The P-G’s Rich Lord frames him as Marcus the Consolidator:
“When I think of consolidation, that is something that on Day One we would go after,” he said yesterday. “Every function of government, every single function of government, is on the table to possibly be merged.”
That contrasts Mr. DeSantis with Mayor Luke Ravenstahl, who has cautiously approached the folding of parts of city government into the county.
However, this puts him in striking accord with incoming controller Michael Lamb. We wonder how Mark DeSantis feels about data-driven decision making.
He said he’s heartened by the Democratic primary victories of three city council challengers, and the pro-change platform of Councilman William Peduto, who abandoned a primary run against the mayor in March.
“This will cut across party lines,” Mr. DeSantis said. “If you want change, profound change, that’s what we’re about.”
Oh, it’s we now, eh Kemo Sabe?
Not to be grossly outdone, the Trib’s Jeremy Boren keys in on finances more broadly:
“The debt and liabilities are really off the scale,” he said. “Unless it’s addressed right now, directly, on a grand scale, it will overwhelm this city. It will overwhelm our ability to take care of ourselves. And to me that’s a big deal.”

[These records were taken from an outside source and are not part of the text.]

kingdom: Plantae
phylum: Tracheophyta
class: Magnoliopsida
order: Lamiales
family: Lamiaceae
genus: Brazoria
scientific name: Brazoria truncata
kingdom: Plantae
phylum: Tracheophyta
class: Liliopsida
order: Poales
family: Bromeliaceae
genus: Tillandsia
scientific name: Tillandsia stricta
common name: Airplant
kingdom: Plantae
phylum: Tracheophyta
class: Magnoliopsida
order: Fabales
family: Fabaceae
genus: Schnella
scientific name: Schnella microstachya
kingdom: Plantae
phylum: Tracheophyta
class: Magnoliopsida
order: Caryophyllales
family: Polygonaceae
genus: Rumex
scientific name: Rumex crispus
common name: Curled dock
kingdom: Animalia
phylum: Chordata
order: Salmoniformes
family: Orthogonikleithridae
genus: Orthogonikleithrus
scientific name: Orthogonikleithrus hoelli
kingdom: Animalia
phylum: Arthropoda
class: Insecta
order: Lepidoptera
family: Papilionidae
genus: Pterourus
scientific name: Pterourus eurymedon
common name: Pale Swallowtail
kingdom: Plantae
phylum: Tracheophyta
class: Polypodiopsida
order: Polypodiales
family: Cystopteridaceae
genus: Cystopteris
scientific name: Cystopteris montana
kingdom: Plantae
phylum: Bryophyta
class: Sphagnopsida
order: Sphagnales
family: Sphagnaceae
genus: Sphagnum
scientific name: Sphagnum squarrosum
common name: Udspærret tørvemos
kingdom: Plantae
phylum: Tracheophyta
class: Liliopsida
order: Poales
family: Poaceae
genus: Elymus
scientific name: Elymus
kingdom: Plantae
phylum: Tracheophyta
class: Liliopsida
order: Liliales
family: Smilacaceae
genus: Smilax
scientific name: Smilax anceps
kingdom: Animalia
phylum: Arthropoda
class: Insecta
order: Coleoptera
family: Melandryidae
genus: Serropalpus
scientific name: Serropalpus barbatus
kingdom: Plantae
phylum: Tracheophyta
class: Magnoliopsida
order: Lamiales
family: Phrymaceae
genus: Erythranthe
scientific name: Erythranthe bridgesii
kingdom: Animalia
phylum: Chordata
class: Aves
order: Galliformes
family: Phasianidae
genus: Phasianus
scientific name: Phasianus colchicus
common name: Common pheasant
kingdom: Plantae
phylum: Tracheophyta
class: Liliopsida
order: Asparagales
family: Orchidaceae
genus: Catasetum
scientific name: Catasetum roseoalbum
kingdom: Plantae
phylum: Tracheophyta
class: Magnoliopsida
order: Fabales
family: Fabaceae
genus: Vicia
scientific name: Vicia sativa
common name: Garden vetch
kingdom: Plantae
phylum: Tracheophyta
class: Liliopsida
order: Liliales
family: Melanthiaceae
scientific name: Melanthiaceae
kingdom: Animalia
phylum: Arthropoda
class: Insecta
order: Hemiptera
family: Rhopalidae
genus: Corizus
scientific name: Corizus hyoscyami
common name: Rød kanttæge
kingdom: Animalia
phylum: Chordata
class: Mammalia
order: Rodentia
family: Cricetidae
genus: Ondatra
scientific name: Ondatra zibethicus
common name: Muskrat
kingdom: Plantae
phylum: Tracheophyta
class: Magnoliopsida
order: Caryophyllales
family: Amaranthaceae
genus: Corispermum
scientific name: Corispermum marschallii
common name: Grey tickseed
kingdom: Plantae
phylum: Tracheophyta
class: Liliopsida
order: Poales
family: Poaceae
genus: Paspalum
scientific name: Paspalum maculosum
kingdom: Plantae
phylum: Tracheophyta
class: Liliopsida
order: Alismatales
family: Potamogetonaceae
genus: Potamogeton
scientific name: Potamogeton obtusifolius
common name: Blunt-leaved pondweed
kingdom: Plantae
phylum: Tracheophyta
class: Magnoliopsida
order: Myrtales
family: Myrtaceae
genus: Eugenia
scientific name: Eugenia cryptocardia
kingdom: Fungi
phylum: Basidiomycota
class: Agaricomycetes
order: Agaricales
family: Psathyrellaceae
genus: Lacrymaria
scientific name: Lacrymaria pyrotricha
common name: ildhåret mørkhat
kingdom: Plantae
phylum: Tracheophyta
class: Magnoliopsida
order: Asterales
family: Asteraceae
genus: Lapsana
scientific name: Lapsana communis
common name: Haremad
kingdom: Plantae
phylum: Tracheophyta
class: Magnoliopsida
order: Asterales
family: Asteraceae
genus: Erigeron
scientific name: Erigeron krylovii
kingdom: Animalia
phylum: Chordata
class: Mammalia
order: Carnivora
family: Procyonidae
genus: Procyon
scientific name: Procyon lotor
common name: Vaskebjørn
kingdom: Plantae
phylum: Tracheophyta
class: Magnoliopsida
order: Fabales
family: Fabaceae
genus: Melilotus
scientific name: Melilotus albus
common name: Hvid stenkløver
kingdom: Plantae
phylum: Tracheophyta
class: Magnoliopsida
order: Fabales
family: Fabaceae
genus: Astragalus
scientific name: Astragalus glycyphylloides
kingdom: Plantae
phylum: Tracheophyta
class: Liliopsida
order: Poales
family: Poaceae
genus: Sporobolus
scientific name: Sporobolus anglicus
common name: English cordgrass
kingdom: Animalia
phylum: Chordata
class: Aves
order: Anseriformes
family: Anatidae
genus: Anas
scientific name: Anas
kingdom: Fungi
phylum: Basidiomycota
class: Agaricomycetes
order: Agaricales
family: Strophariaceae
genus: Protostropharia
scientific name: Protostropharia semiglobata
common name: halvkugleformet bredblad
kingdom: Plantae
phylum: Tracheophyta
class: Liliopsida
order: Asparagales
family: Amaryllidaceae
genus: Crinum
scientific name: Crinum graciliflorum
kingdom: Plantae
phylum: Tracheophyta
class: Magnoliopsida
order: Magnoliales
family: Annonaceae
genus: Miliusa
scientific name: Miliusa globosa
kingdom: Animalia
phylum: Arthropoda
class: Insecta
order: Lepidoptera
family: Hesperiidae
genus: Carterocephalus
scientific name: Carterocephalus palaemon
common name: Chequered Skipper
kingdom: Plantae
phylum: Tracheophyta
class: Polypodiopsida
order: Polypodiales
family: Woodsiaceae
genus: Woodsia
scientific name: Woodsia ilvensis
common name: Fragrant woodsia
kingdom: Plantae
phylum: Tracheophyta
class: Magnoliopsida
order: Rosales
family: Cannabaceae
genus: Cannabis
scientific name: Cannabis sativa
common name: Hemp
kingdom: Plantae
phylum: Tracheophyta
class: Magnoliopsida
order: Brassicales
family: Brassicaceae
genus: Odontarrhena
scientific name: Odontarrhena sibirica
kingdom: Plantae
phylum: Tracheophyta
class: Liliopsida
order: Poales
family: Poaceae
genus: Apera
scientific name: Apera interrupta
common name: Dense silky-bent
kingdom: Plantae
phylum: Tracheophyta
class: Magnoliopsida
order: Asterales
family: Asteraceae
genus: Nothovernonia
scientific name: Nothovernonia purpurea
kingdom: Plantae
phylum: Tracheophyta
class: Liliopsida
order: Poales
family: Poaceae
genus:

We wonder how long it will take until DeSantis is cast as a dangerous pessimist, and an anti-Pittsburgh’s-futurist.
We learn that DeSantis has a master’s in business administration, another master’s in technology management, and a doctorate in public policy.
He worked for George H.W. Bush and for Senator John Heinz; two more palatable Republicans you can not find.
If Mark DeSantis and his cheerleaders ever learn to stop describing their aspirations as “at least getting Ravesntahl to debate,” then little will stop him from being perceived as a serious candidate — and those rusty Republican cash spigots might finally start turning.